Ironically, one of the few opportunities to create such community space in Chinatown rests with the Vine Street Expressway. It has been made loud and clear — in Chinatown’s 2003 Vine Street Action Plan, 2004 Neighborhood Plan, 2017 Neighborhood Plan, the U.S. DOT “Every Place Counts” report, and DVRPC’s Reviving Vine Study — that the community’s infrastructure priority is capping the Expressway to create a public space that connects Chinatown. Nonetheless, while the Penn’s Landing overcap park moves into the construction phase, the Chinatown community still awaits public funding to start the design process to cap the Expressway after almost twenty years. With a fraction of the new Penn’s Landing park’s budget, the expressway can be partially covered to reduce the noise and pollution that has been affecting the health of Chinatown residents for years, and provide an opportunity for the community to finally have a public space of their own.
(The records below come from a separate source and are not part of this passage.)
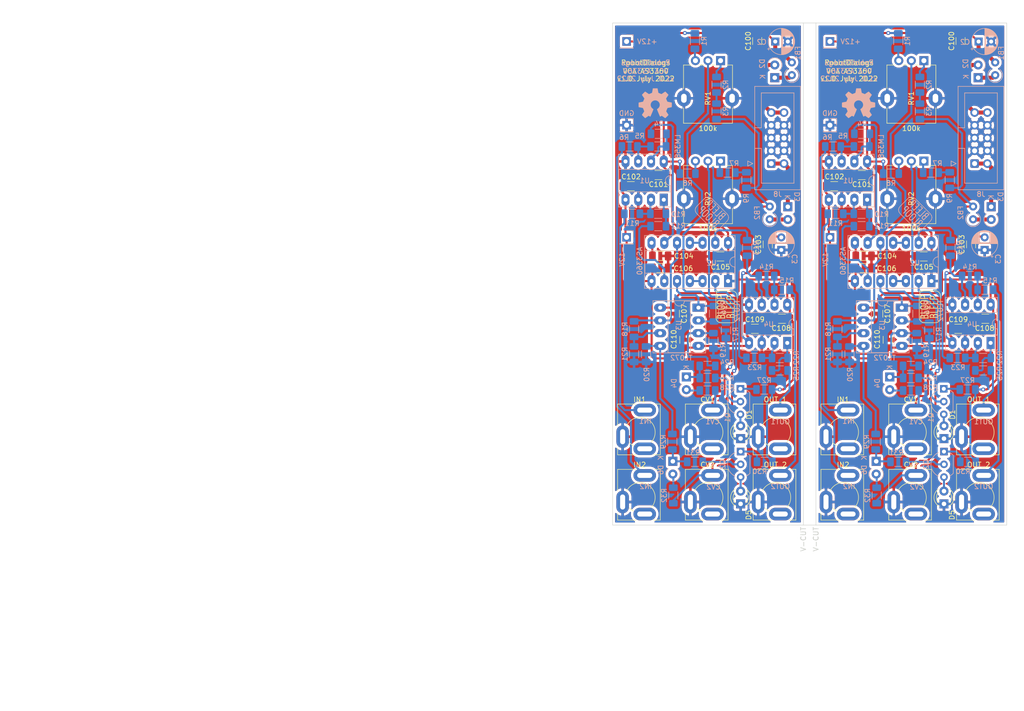
<source format=kicad_pcb>
(kicad_pcb (version 20211014) (generator pcbnew)

  (general
    (thickness 1.6)
  )

  (paper "A4")
  (title_block
    (title "VCA_AS3360")
    (date "2022-08-10")
    (rev "1.0")
    (company "RobotDialogs")
  )

  (layers
    (0 "F.Cu" signal)
    (31 "B.Cu" signal)
    (32 "B.Adhes" user "B.Adhesive")
    (33 "F.Adhes" user "F.Adhesive")
    (34 "B.Paste" user)
    (35 "F.Paste" user)
    (36 "B.SilkS" user "B.Silkscreen")
    (37 "F.SilkS" user "F.Silkscreen")
    (38 "B.Mask" user)
    (39 "F.Mask" user)
    (40 "Dwgs.User" user "User.Drawings")
    (41 "Cmts.User" user "User.Comments")
    (42 "Eco1.User" user "User.Eco1")
    (43 "Eco2.User" user "User.Eco2")
    (44 "Edge.Cuts" user)
    (45 "Margin" user)
    (46 "B.CrtYd" user "B.Courtyard")
    (47 "F.CrtYd" user "F.Courtyard")
    (48 "B.Fab" user)
    (49 "F.Fab" user)
    (50 "User.1" user)
    (51 "User.2" user)
    (52 "User.3" user)
    (53 "User.4" user)
    (54 "User.5" user)
    (55 "User.6" user)
    (56 "User.7" user)
    (57 "User.8" user)
    (58 "User.9" user)
  )

  (setup
    (stackup
      (layer "F.SilkS" (type "Top Silk Screen"))
      (layer "F.Paste" (type "Top Solder Paste"))
      (layer "F.Mask" (type "Top Solder Mask") (thickness 0.01))
      (layer "F.Cu" (type "copper") (thickness 0.035))
      (layer "dielectric 1" (type "core") (thickness 1.51) (material "FR4") (epsilon_r 4.5) (loss_tangent 0.02))
      (layer "B.Cu" (type "copper") (thickness 0.035))
      (layer "B.Mask" (type "Bottom Solder Mask") (thickness 0.01))
      (layer "B.Paste" (type "Bottom Solder Paste"))
      (layer "B.SilkS" (type "Bottom Silk Screen"))
      (copper_finish "None")
      (dielectric_constraints no)
    )
    (pad_to_mask_clearance 0)
    (aux_axis_origin 140 150)
    (pcbplotparams
      (layerselection 0x00010fc_ffffffff)
      (disableapertmacros false)
      (usegerberextensions false)
      (usegerberattributes true)
      (usegerberadvancedattributes true)
      (creategerberjobfile true)
      (svguseinch false)
      (svgprecision 6)
      (excludeedgelayer true)
      (plotframeref false)
      (viasonmask false)
      (mode 1)
      (useauxorigin false)
      (hpglpennumber 1)
      (hpglpenspeed 20)
      (hpglpendiameter 15.000000)
      (dxfpolygonmode true)
      (dxfimperialunits true)
      (dxfusepcbnewfont true)
      (psnegative false)
      (psa4output false)
      (plotreference true)
      (plotvalue true)
      (plotinvisibletext false)
      (sketchpadsonfab false)
      (subtractmaskfromsilk false)
      (outputformat 1)
      (mirror false)
      (drillshape 0)
      (scaleselection 1)
      (outputdirectory "panelized_outputs")
    )
  )

  (net 0 "")
  (net 1 "+12V")
  (net 2 "GND")
  (net 3 "-12V")
  (net 4 "Net-(C104-Pad1)")
  (net 5 "Net-(D1-Pad2)")
  (net 6 "-12VA")
  (net 7 "Net-(D2-Pad1)")
  (net 8 "Net-(D3-Pad2)")
  (net 9 "+12VA")
  (net 10 "Net-(D4-Pad1)")
  (net 11 "Net-(D4-Pad2)")
  (net 12 "Net-(D5-Pad2)")
  (net 13 "Net-(J2-PadT)")
  (net 14 "Net-(D6-Pad1)")
  (net 15 "Net-(D6-Pad2)")
  (net 16 "unconnected-(J4-PadR)")
  (net 17 "Net-(J4-PadT)")
  (net 18 "unconnected-(J5-PadR)")
  (net 19 "Net-(J5-PadT)")
  (net 20 "unconnected-(J6-PadR)")
  (net 21 "Net-(J6-PadT)")
  (net 22 "unconnected-(J7-PadR)")
  (net 23 "Net-(J7-PadT)")
  (net 24 "Net-(Q1-Pad2)")
  (net 25 "Net-(Q1-Pad1)")
  (net 26 "Net-(Q2-Pad2)")
  (net 27 "Net-(Q2-Pad1)")
  (net 28 "Net-(R1-Pad1)")
  (net 29 "/intput_block/Signal_1")
  (net 30 "Net-(R2-Pad2)")
  (net 31 "Net-(R3-Pad2)")
  (net 32 "/output_block/OUT_A_BUF")
  (net 33 "Net-(J3-PadT)")
  (net 34 "Net-(R5-Pad1)")
  (net 35 "/output_block/OUT_B_BUF")
  (net 36 "Net-(R14-Pad1)")
  (net 37 "Net-(R8-Pad1)")
  (net 38 "Net-(R11-Pad1)")
  (net 39 "Net-(R12-Pad1)")
  (net 40 "/intput_block/Linear CV 1")
  (net 41 "Net-(R23-Pad1)")
  (net 42 "Net-(R24-Pad1)")
  (net 43 "Net-(R14-Pad2)")
  (net 44 "Net-(R17-Pad1)")
  (net 45 "/intput_block/Linear CV 2")
  (net 46 "Net-(R29-Pad1)")
  (net 47 "/intput_block/Signal_2")
  (net 48 "Net-(R21-Pad1)")
  (net 49 "Net-(R25-Pad2)")
  (net 50 "unconnected-(J2-PadR)")
  (net 51 "unconnected-(J3-PadR)")
  (net 52 "Net-(U2-Pad11)")
  (net 53 "Net-(U2-Pad3)")
  (net 54 "Net-(R5-Pad2)")
  (net 55 "Net-(R7-Pad2)")
  (net 56 "Net-(R7-Pad1)")

  (footprint "Capacitor_SMD:C_1206_3216Metric_Pad1.33x1.80mm_HandSolder" (layer "F.Cu") (at 149.1375 80.3 180))

  (footprint "LED_THT:LED_D3.0mm" (layer "F.Cu") (at 206 145.775 90))

  (footprint "Capacitor_SMD:C_1206_3216Metric_Pad1.33x1.80mm_HandSolder" (layer "F.Cu") (at 209.3 53.6 -90))

  (footprint "Capacitor_SMD:C_1206_3216Metric_Pad1.33x1.80mm_HandSolder" (layer "F.Cu") (at 154.3 113.1 -90))

  (footprint "My Stuff:Logo2" (layer "F.Cu") (at 200.3 88 -45))

  (footprint "Capacitor_SMD:C_1206_3216Metric_Pad1.33x1.80mm_HandSolder" (layer "F.Cu") (at 173.7375 108.899998))

  (footprint "Capacitor_SMD:C_1206_3216Metric_Pad1.33x1.80mm_HandSolder" (layer "F.Cu") (at 190 98.8))

  (footprint "Capacitor_SMD:C_1206_3216Metric_Pad1.33x1.80mm_HandSolder" (layer "F.Cu") (at 194.8 113.1 -90))

  (footprint "Capacitor_SMD:C_1206_3216Metric_Pad1.33x1.80mm_HandSolder" (layer "F.Cu") (at 208.8375 110.9))

  (footprint "My Stuff:Potentiometer_Alpha_RD901F-40-00D_Single_Vertical_w_3d" (layer "F.Cu") (at 199.5 65 -90))

  (footprint "My Stuff:Potentiometer_Alpha_RD901F-40-00D_Single_Vertical_w_3d" (layer "F.Cu") (at 159 85 -90))

  (footprint "My Stuff:Jack_3.5mm_MJ-355W_Vertical" (layer "F.Cu") (at 145.5 131.5))

  (footprint "Capacitor_SMD:C_1206_3216Metric_Pad1.33x1.80mm_HandSolder" (layer "F.Cu") (at 149.5 96.4))

  (footprint "My Stuff:Jack_3.5mm_MJ-355W_Vertical" (layer "F.Cu") (at 213 144.5))

  (footprint "My Stuff:Jack_3.5mm_MJ-355W_Vertical" (layer "F.Cu") (at 186 144.5))

  (footprint "My Stuff:Jack_3.5mm_MJ-355W_Vertical" (layer "F.Cu") (at 159 144.5))

  (footprint "Capacitor_SMD:C_1206_3216Metric_Pad1.33x1.80mm_HandSolder" (layer "F.Cu") (at 184.1375 82.5 180))

  (footprint "Capacitor_SMD:C_1206_3216Metric_Pad1.33x1.80mm_HandSolder" (layer "F.Cu") (at 168.3375 110.9))

  (footprint "Capacitor_SMD:C_1206_3216Metric_Pad1.33x1.80mm_HandSolder" (layer "F.Cu") (at 143.6375 82.5 180))

  (footprint "My Stuff:Potentiometer_Alpha_RD901F-40-00D_Single_Vertical_w_3d" (layer "F.Cu") (at 199.5 85 -90))

  (footprint "My Stuff:Jack_3.5mm_MJ-355W_Vertical" (layer "F.Cu") (at 199.5 131.5))

  (footprint "My Stuff:Jack_3.5mm_MJ-355W_Vertical" (layer "F.Cu") (at 145.5 144.5))

  (footprint "Capacitor_SMD:C_1206_3216Metric_Pad1.33x1.80mm_HandSolder" (layer "F.Cu") (at 161.475 96.5 180))

  (footprint "My Stuff:Logo1" (layer "F.Cu") (at 162.7 106.5 -90))

  (footprint "LED_THT:LED_D3.0mm" (layer "F.Cu") (at 165.5 145.775 90))

  (footprint "My Stuff:Potentiometer_Alpha_RD901F-40-00D_Single_Vertical_w_3d" (layer "F.Cu") (at 159 65 -90))

  (footprint "Capacitor_SMD:C_1206_3216Metric_Pad1.33x1.80mm_HandSolder" (layer "F.Cu") (at 214.2375 108.899998))

  (footprint "My Stuff:Jack_3.5mm_MJ-355W_Vertical" (layer "F.Cu") (at 159 131.5))

  (footprint "My Stuff:Jack_3.5mm_MJ-355W_Vertical" (layer "F.Cu") (at 199.5 144.5))

  (footprint "Capacitor_SMD:C_1206_3216Metric_Pad1.33x1.80mm_HandSolder" (layer "F.Cu") (at 190 96.4))

  (footprint "Capacitor_SMD:C_1206_3216Metric_Pad1.33x1.80mm_HandSolder" (layer "F.Cu") (at 192.9 107.9 -90))

  (footprint "My Stuff:Logo1" (layer "F.Cu") (at 203.2 106.5 -90))

  (footprint "LED_THT:LED_D3.0mm" (layer "F.Cu") (at 165.5 132.775 90))

  (footprint "Capacitor_SMD:C_1206_3216Metric_Pad1.33x1.80mm_HandSolder" (layer "F.Cu") (at 152.4 107.9 -90))

  (footprint "LED_THT:LED_D3.0mm" (layer "F.Cu") (at 206 132.775 90))

  (footprint "Capacitor_SMD:C_1206_3216Metric_Pad1.33x1.80mm_HandSolder" (layer "F.Cu") (at 201.975 96.5 180))

  (footprint "My Stuff:Jack_3.5mm_MJ-355W_Vertical" (layer "F.Cu") (at 213 131.5))

  (footprint "My Stuff:Jack_3.5mm_MJ-355W_Vertical" (layer "F.Cu") (at 172.5 144.5))

  (footprint "Capacitor_SMD:C_1206_3216Metric_Pad1.33x1.80mm_HandSolder" (layer "F.Cu") (at 168.8 53.6 -90))

  (footprint "My Stuff:Jack_3.5mm_MJ-355W_Vertical" (layer "F.Cu") (at 172.5 131.5))

  (footprint "Capacitor_SMD:C_1206_3216Metric_Pad1.33x1.80mm_HandSolder" (layer "F.Cu") (at 170.9 94.095 90))

  (footprint "My Stuff:Jack_3.5mm_MJ-355W_Vertical" (layer "F.Cu") (at 186 131.5))

  (footprint "Capacitor_SMD:C_1206_3216Metric_Pad1.33x1.80mm_HandSolder" (layer "F.Cu") (at 211.4 94.095 90))

  (footprint "Capacitor_SMD:C_1206_3216Metric_Pad1.33x1.80mm_HandSolder" (layer "F.Cu") (at 189.6375 80.3 180))

  (footprint "Capacitor_SMD:C_1206_3216Metric_Pad1.33x1.80mm_HandSolder" (layer "F.Cu") (at 149.5 98.8))

  (footprint "My Stuff:Logo2" (layer "F.Cu") (at 159.8 88 -45))

  (footprint "Resistor_SMD:R_1206_3216Metric_Pad1.30x1.75mm_HandSolder" (layer "B.Cu") (at 149.075 88.000001 180))

  (footprint "Resistor_SMD:R_1206_3216Metric_Pad1.30x1.75mm_HandSolder" (layer "B.Cu") (at 192.4 133.399999 -90))

  (footprint "Resistor_SMD:R_1206_3216Metric_Pad1.30x1.75mm_HandSolder" (layer "B.Cu") (at 208.7 116.7 180))

  (footprint "Resistor_SMD:R_1206_3216Metric_Pad1.30x1.75mm_HandSolder" (layer "B.Cu") (at 144.28 110.970001 -90))

  (footprint "Resistor_SMD:R_1206_3216Metric_Pad1.30x1.75mm_HandSolder" (layer "B.Cu") (at 207.15 81.29 90))

  (footprint "Resistor_SMD:R_1206_3216Metric_Pad1.30x1.75mm_HandSolder" (layer "B.Cu") (at 195.45 80 180))

  (footprint "Resistor_SMD:R_1206_3216Metric_Pad1.30x1.75mm_HandSolder" (layer "B.Cu") (at 173.7475 103.119999 180))

  (footprint "Symbol:OSHW-Symbol_6.7x6mm_SilkScreen" (layer "B.Cu") (at 189 66 180))

  (footprint "Package_TO_SOT_THT:TO-92_Inline_Wide" (layer "B.Cu") (at 165.46 122.86 -90))

  (footprint "Inductor_THT:L_Axial_L6.6mm_D2.7mm_P2.54mm_Vertical_Vishay_IM-2" (layer "B.Cu") (at 211.8 89.095 90))

  (footprint "Package_DIP:DIP-14_W7.62mm_Socket_LongPads" (layer "B.Cu")
    (tedit 5A02E8C5) (tstamp 23a49e10-e7d0-41d9-a15a-25ac614cee99)
    (at 163 101.4 90)
    (descr "14-lead though-hole mounted DIP package, row spacing 7.62 mm (300 mils), Socket, LongPads")
    (tags "THT DIP DIL PDIP 2.54mm 7.62mm 300mil Socket LongPads")
    (property "Sheetfile" "vca_as3360_v1_vco_block.kicad_sch")
    (property "Sheetname" "vco_block")
    (path "/998154e8-0980-451e-aaa8-c2b93c8c0c99/e5a7fd2a-ae5b-4c35-8d8d-1f5f153a3df8")
    (attr through_hole)
    (fp_text reference "U2" (at 3.6 -3.3 180) (layer "B.SilkS")
      (effects (font (size 1 1) (thickness 0.15)) (justify mirror))
      (tstamp cd008119-17d3-4098-90f3-4ace8a150683)
    )
    (fp_text value "AS3360" (at 3.81 -17.57 90) (layer "B.Fab")
      (ef
... [2011855 chars truncated]
</source>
As the U.S. Secretary of Transportation, Pete Buttigieg responded to the image of the crowded vigil at the 10th Street Plaza, ““[w]hen the Vine Street Expressway was first built, it tore through Philly’s Chinatown neighborhood. Our work to protect the AAPI community must include infrastructure that keeps communities safe — and whole.”

Chinatown gets the spotlight as it is looked upon as the region’s Asian cultural hub — but we must also lift up Vietnamese, Cambodian, Malaysian, Filipino, Laotian, Korean, and other AAPI communities that suffer from invisibility in urban space as well as public discussions. The troubled histories haunting all AAPI communities converged at the vigil when Asian community leaders spoke about white supremacy and anti-Asian violence at a plaza that was the legacy of the country’s systematic violence against communities of color. At that moment, we were mourning not only for the victims of recent crimes but also for all the irreversible damage done to our communities.

To create a different future, we need a space to be seen, to feel belonging, and to heal.

Yue Wu is the neighborhood planning and project manager at Philadelphia Chinatown Development Corporation, where she spearheads the organization’s neighborhood development and improvement strategies in Chinatown. In partnership with the Asian Arts Initiative and the Friends of the Rail Park, she launched the “Parks for Chinatown” initiative in 2019 to connect Chinatown residents with public space through cultural programming.